Several characteristics of XML differ from HTML and become important when we look at XHTML. Firstly, XML is case sensitive, while HTML is case insensitive. Secondly, all XTML tags must be closed. In HTML, sometimes code will still function with out a closing tag, like so:

<body>
  <h1>Hello world!</h1>
  <p>This is a simple piece of code
</body>

In XML, an unclosed tag is illegal and will produce an error. Similarly, XML tags must be properly nested. That is to say, tags must be opened and closed in order, and cannot overlap. This is not the case in HTML, where the following may still function as intended:

<div>
  <p>Here is some sample text.
</div></p>

So, generally speaking, the rules of syntax for XML are stricter than they are for HTML, and certain suboptimal practices that will escape unpunished in HTML will produce errors in XML. This strictness played a role in the rationale for developing XHTML.

The History of XHTML

In 1998, the World Wide Web Consortium (W3C), the main international organisation responsible for setting standards for the internet, published a document entitled ‘Reformulating HTML in XML’. The document outlined a rationale for reformulating HTML4 as an XML application. First, as new methods of browsing the Internet were being introduced, the shift to XML was intended to increase user agent interoperability, with the ultimate goal being that XHTML would be able to be used by a broader range of agents than HTML. Secondly, the extensibility of XML would allow for the easier introduction of new elements and element attributes through XHTML modules, meaning that it would be relatively easy to introduce ways of expressing new ideas through markup.

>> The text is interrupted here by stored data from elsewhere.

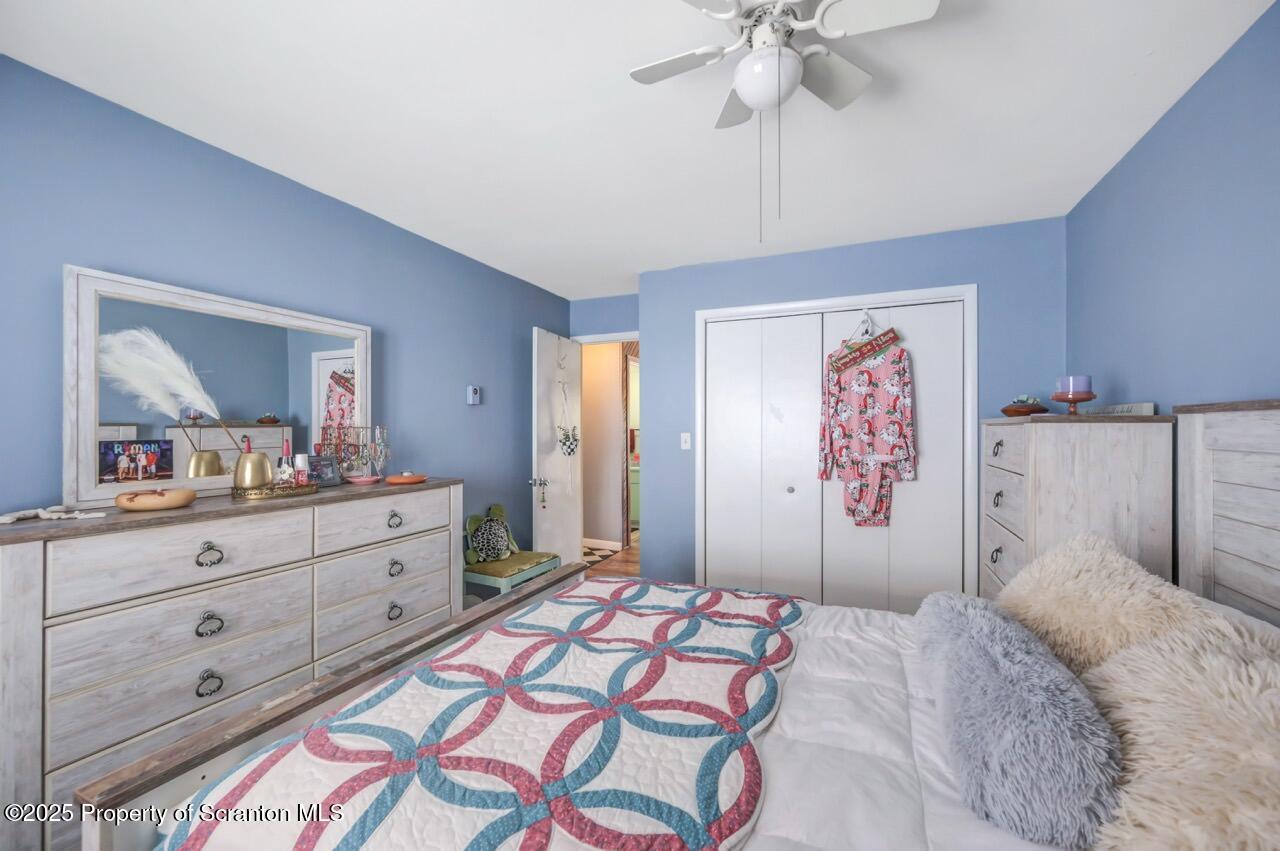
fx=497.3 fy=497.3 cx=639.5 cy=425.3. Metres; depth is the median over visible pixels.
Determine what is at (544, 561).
bench
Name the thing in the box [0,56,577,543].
left wall
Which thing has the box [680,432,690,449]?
light switch
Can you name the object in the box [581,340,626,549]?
hallway wall
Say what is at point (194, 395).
pampas grass
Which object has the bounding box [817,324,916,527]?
pajamas
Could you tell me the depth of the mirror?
1.94 m
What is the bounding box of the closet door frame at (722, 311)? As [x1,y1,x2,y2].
[696,283,977,608]
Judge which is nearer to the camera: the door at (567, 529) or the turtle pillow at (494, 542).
the turtle pillow at (494, 542)
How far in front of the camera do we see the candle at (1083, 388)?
2.03 m
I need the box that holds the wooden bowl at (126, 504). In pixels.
[116,487,195,510]
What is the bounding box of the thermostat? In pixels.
[466,385,480,405]
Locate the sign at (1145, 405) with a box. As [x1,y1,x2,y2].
[1083,402,1156,416]
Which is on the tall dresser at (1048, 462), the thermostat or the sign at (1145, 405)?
the sign at (1145, 405)
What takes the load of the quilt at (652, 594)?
on the bed
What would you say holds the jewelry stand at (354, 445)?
on the dresser at (6, 574)
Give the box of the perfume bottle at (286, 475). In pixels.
[276,442,295,486]
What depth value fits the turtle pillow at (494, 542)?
3.27 m
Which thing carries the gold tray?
on the dresser at (6, 574)
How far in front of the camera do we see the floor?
4.75 m
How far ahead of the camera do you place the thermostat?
3.33 m
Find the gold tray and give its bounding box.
[230,480,318,500]
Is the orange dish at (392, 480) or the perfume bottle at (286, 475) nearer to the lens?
the perfume bottle at (286, 475)
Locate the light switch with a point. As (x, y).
(682, 445)
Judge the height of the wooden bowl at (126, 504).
0.061 m
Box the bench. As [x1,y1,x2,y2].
[464,550,561,597]
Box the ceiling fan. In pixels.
[629,0,942,242]
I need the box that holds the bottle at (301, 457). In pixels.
[294,453,309,484]
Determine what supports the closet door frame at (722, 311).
attached to the closet wall at (665, 358)
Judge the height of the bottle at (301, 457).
0.143 m
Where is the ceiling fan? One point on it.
(745, 65)
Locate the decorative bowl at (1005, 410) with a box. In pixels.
[999,396,1048,416]
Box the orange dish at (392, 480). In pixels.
[385,472,426,484]
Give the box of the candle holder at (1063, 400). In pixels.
[1051,391,1096,415]
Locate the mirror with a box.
[65,264,371,507]
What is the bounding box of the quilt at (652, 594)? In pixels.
[160,577,802,850]
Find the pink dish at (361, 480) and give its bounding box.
[346,474,382,484]
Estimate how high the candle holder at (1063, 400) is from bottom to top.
0.089 m
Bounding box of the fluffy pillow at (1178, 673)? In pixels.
[1082,613,1279,850]
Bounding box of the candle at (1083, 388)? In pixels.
[1057,375,1093,395]
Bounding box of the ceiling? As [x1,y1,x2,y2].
[0,0,1274,299]
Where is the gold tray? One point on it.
(259, 494)
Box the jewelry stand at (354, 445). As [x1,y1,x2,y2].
[321,424,389,480]
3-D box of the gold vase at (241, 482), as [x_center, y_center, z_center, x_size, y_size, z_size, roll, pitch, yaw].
[-1.524,0.181,1.967,0.126,0.159,0.133,0,0,23]
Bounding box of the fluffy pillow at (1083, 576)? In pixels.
[1000,531,1212,676]
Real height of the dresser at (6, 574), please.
1.021 m
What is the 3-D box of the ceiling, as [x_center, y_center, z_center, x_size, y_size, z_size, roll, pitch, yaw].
[0.048,-1.184,1.953,3.612,0.099,5.257,0,0,23]
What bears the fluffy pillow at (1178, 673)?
on the bed
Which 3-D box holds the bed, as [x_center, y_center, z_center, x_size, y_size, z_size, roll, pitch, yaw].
[0.411,0.621,1.165,2.388,1.431,1.824,0,0,23]
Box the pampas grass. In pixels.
[99,324,254,448]
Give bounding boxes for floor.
[583,530,640,578]
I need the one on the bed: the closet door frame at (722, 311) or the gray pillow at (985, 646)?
the gray pillow at (985, 646)
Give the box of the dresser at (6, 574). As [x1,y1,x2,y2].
[0,480,461,850]
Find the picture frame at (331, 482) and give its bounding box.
[306,455,342,486]
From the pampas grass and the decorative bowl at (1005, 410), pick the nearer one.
the pampas grass
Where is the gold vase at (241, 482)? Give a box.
[233,450,274,490]
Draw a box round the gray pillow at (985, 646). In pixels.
[916,594,1124,848]
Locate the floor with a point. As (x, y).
(629, 561)
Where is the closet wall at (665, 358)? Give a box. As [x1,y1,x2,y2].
[635,216,1066,603]
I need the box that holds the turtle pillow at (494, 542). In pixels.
[464,503,520,563]
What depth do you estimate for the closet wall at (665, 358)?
3.11 m
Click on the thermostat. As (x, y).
(474, 395)
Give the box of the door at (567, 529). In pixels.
[532,327,582,563]
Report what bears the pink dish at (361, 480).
on the dresser at (6, 574)
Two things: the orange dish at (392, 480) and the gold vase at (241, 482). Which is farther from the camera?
the orange dish at (392, 480)
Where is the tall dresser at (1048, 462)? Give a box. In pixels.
[980,414,1175,602]
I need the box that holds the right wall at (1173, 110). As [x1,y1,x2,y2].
[1064,2,1279,425]
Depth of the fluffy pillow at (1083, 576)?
1.29 m
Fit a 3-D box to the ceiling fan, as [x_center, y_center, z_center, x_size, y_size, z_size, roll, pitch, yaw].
[0.358,-0.821,1.358,0.758,0.677,0.752,0,0,23]
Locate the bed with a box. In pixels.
[87,400,1279,850]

XHTML was also introduced in an attempt to promote ‘well-formed’ code. Since, as described above, browswers are generally lenient regarding certain syntax errors in HTML, websites often contained numerous errors. The W3C viewed this as problematic - and by introducing HTML written in XML, whose syntatic rules were stricter, web developers would be forced to abide by these rules or have their website produce an error message in the browser.

It would appear that the reaction to XHTML was less than enthusiastic - in part because so many web pages contained errors that the prospect of rewriting in XHTML (which provided little in the way of additional features over HTML4) was not very appealing. In fact, loopholes in the XHTML 1.0 specification meant that text that looked like XHTML could still be served as the text/html MIME type and avoid the stricter error handling.

Meanwhile, in the early 2000s, a competing vision for an evolved version of the HTML4 standard began to emerge amongst actors like Mozilla and Opera, and was articulated by the Web Hypertext Applications Technology Working Group (WHAT Working Group). This vision aimed to develop specifications based on HTML that would expand HTML’s functionality, ease the deployment of interoperable web applications, and (and this is key) not break backwards compatibility.

In 2014, this vision was formally released as a stable W3C recommendation as HTML5, and its widespread adoption has hindered any further progress in the adoption of XHTML. Indeed, in 2009, the W3C shut down the XHTML 2.0 Working Group.

Conclusion

With the rise of HTML5, it would seem that XHTML will recede into the annals of internet history as a mere footnote. It is, however, fun to note that to this day it is still easy to find developers defending its use (as well as other developers decrying it). This Quora post, asking ‘Why do developers still use XHTML?’ is a fascinating read - though most of the argument in favour of XHTML is that it forces you to code with discipline.

There you have it - a quick trip down the Internet’s memory lane, sparked by a simple reference in a conversation.